- _REQUIRED ACTION_
Please print every line of the material below exactly.

☆ ☆ ☆

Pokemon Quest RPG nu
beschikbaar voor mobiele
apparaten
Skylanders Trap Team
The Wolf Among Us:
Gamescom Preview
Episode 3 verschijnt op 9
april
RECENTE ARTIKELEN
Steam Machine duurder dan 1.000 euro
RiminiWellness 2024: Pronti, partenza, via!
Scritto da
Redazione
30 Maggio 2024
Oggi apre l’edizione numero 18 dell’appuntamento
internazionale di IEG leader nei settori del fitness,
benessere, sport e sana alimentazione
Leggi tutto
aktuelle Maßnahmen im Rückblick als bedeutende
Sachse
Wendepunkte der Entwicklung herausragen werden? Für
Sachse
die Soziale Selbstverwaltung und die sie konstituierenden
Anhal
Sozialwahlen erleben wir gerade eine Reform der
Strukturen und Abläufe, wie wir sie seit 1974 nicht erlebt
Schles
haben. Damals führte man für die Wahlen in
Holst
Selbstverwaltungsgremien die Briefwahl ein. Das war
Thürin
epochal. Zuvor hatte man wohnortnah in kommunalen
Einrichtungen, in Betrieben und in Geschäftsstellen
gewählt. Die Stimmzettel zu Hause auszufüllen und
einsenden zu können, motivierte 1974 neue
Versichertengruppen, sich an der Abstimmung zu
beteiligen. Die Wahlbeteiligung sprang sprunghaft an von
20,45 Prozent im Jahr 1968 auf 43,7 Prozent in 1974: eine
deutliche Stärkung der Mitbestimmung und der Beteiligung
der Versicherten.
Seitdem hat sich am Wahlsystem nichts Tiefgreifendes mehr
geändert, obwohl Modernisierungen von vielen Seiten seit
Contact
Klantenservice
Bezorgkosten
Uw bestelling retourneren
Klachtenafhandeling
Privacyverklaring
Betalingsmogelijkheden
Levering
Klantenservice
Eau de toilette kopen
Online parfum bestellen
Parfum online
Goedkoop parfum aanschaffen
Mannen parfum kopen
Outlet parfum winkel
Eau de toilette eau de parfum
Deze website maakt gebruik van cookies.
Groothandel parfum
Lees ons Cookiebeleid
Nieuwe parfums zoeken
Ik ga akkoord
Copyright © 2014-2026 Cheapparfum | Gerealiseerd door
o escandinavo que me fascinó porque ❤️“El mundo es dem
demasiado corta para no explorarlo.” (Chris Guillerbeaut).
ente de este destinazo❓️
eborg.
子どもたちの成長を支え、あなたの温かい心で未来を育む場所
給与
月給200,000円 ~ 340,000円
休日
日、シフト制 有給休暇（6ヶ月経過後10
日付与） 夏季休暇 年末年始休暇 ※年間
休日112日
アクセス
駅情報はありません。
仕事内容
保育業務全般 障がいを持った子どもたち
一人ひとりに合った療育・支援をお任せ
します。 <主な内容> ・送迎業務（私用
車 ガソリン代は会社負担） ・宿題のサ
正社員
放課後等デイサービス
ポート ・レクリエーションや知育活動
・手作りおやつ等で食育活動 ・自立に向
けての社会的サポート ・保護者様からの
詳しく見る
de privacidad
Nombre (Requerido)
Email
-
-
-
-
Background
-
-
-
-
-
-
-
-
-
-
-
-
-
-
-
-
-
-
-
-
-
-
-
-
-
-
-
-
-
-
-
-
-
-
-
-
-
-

☆ ☆ ☆

- _SOLUTION BELOW_
Pokemon Quest RPG nu
beschikbaar voor mobiele
apparaten
Skylanders Trap Team
The Wolf Among Us:
Gamescom Preview
Episode 3 verschijnt op 9
april
RECENTE ARTIKELEN
Steam Machine duurder dan 1.000 euro
RiminiWellness 2024: Pronti, partenza, via!
Scritto da
Redazione
30 Maggio 2024
Oggi apre l’edizione numero 18 dell’appuntamento
internazionale di IEG leader nei settori del fitness,
benessere, sport e sana alimentazione
Leggi tutto
aktuelle Maßnahmen im Rückblick als bedeutende
Sachse
Wendepunkte der Entwicklung herausragen werden? Für
Sachse
die Soziale Selbstverwaltung und die sie konstituierenden
Anhal
Sozialwahlen erleben wir gerade eine Reform der
Strukturen und Abläufe, wie wir sie seit 1974 nicht erlebt
Schles
haben. Damals führte man für die Wahlen in
Holst
Selbstverwaltungsgremien die Briefwahl ein. Das war
Thürin
epochal. Zuvor hatte man wohnortnah in kommunalen
Einrichtungen, in Betrieben und in Geschäftsstellen
gewählt. Die Stimmzettel zu Hause auszufüllen und
einsenden zu können, motivierte 1974 neue
Versichertengruppen, sich an der Abstimmung zu
beteiligen. Die Wahlbeteiligung sprang sprunghaft an von
20,45 Prozent im Jahr 1968 auf 43,7 Prozent in 1974: eine
deutliche Stärkung der Mitbestimmung und der Beteiligung
der Versicherten.
Seitdem hat sich am Wahlsystem nichts Tiefgreifendes mehr
geändert, obwohl Modernisierungen von vielen Seiten seit
Contact
Klantenservice
Bezorgkosten
Uw bestelling retourneren
Klachtenafhandeling
Privacyverklaring
Betalingsmogelijkheden
Levering
Klantenservice
Eau de toilette kopen
Online parfum bestellen
Parfum online
Goedkoop parfum aanschaffen
Mannen parfum kopen
Outlet parfum winkel
Eau de toilette eau de parfum
Deze website maakt gebruik van cookies.
Groothandel parfum
Lees ons Cookiebeleid
Nieuwe parfums zoeken
Ik ga akkoord
Copyright © 2014-2026 Cheapparfum | Gerealiseerd door
o escandinavo que me fascinó porque ❤️“El mundo es dem
demasiado corta para no explorarlo.” (Chris Guillerbeaut).
ente de este destinazo❓️
eborg.
子どもたちの成長を支え、あなたの温かい心で未来を育む場所
給与
月給200,000円 ~ 340,000円
休日
日、シフト制 有給休暇（6ヶ月経過後10
日付与） 夏季休暇 年末年始休暇 ※年間
休日112日
アクセス
駅情報はありません。
仕事内容
保育業務全般 障がいを持った子どもたち
一人ひとりに合った療育・支援をお任せ
します。 <主な内容> ・送迎業務（私用
車 ガソリン代は会社負担） ・宿題のサ
正社員
放課後等デイサービス
ポート ・レクリエーションや知育活動
・手作りおやつ等で食育活動 ・自立に向
けての社会的サポート ・保護者様からの
詳しく見る
de privacidad
Nombre (Requerido)
Email
-
-
-
-
Background
-
-
-
-
-
-
-
-
-
-
-
-
-
-
-
-
-
-
-
-
-
-
-
-
-
-
-
-
-
-
-
-
-
-
-
-
-
-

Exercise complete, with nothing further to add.